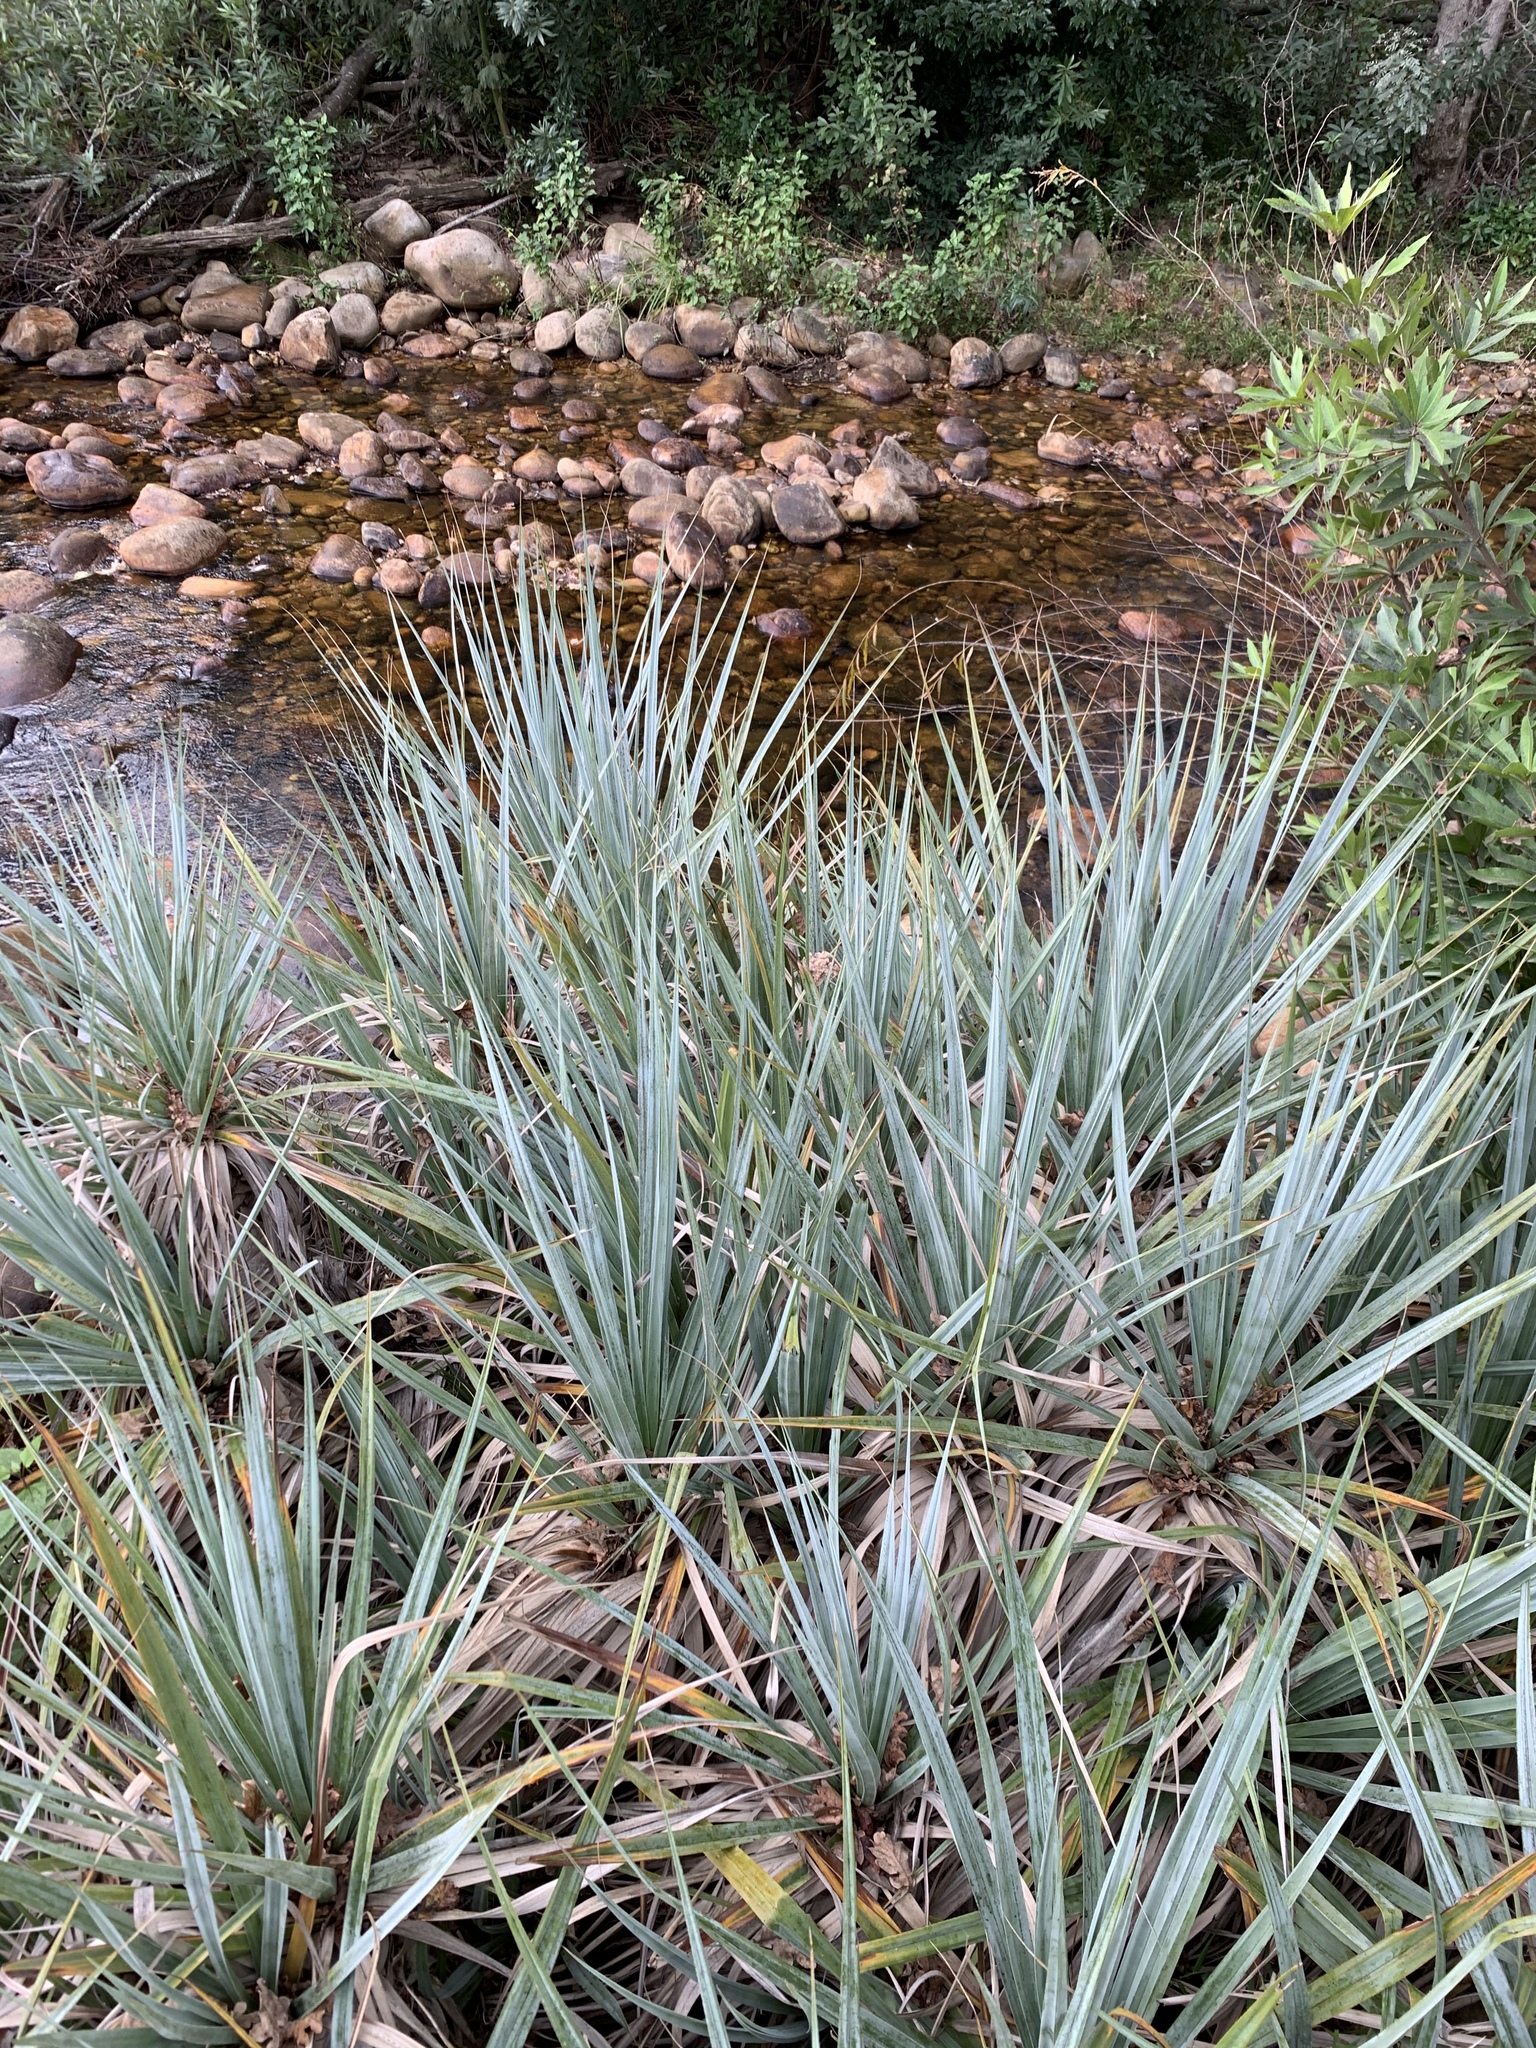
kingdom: Plantae
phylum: Tracheophyta
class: Liliopsida
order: Poales
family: Thurniaceae
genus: Prionium
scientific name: Prionium serratum
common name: Palmiet
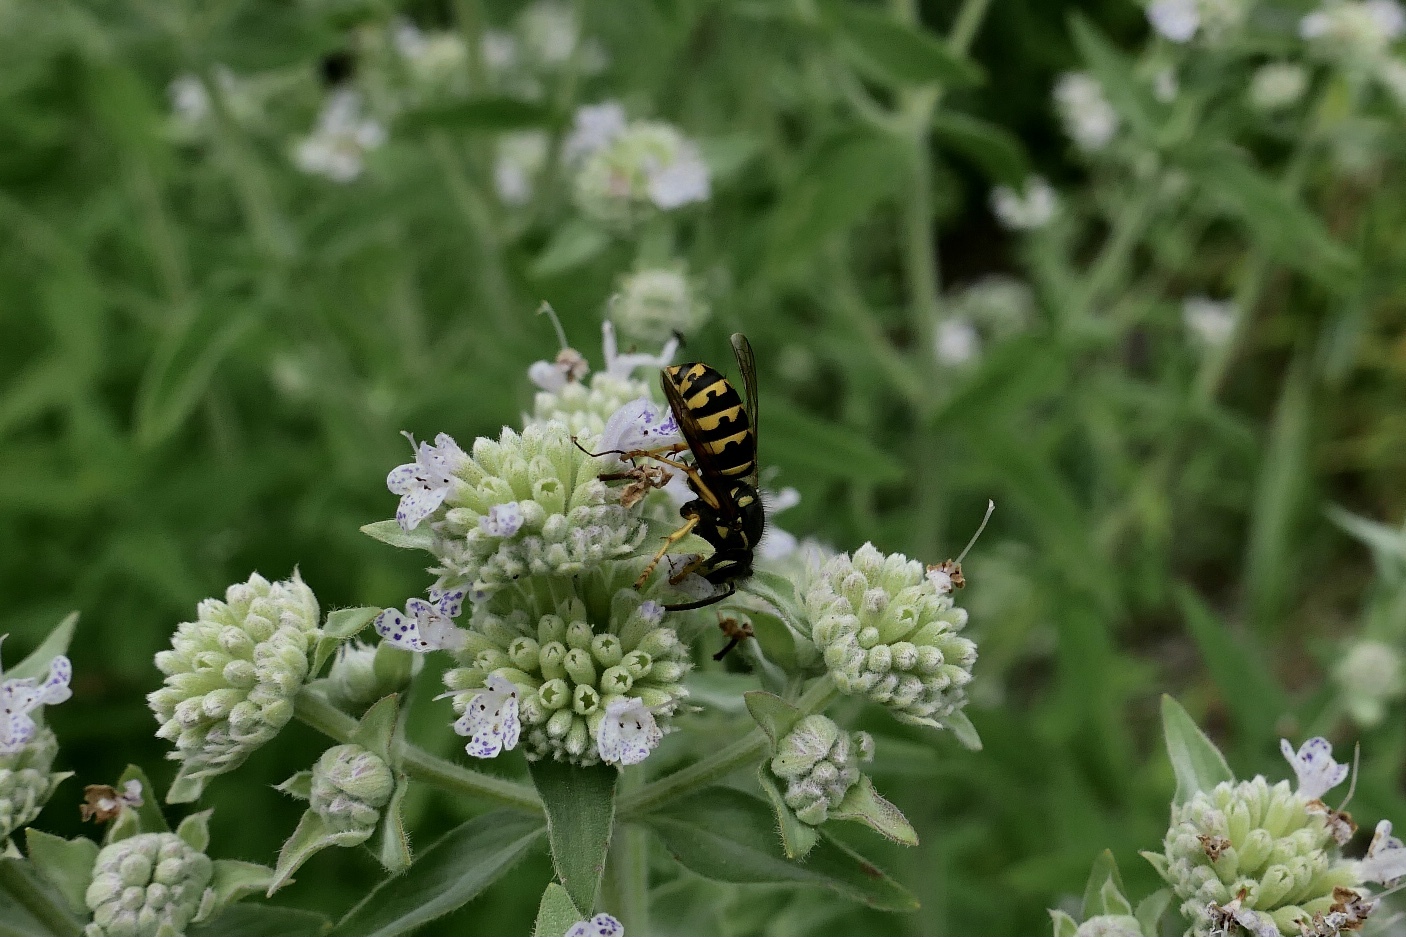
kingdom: Animalia
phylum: Arthropoda
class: Insecta
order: Hymenoptera
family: Vespidae
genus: Dolichovespula
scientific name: Dolichovespula arenaria
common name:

━━━━

**Short exercise:**
Locate each line in the listing above that contains the string "name", and copy every such line.

**Expected answer:**
scientific name: Prionium serratum
common name: Palmiet
scientific name: Dolichovespula arenaria
common name:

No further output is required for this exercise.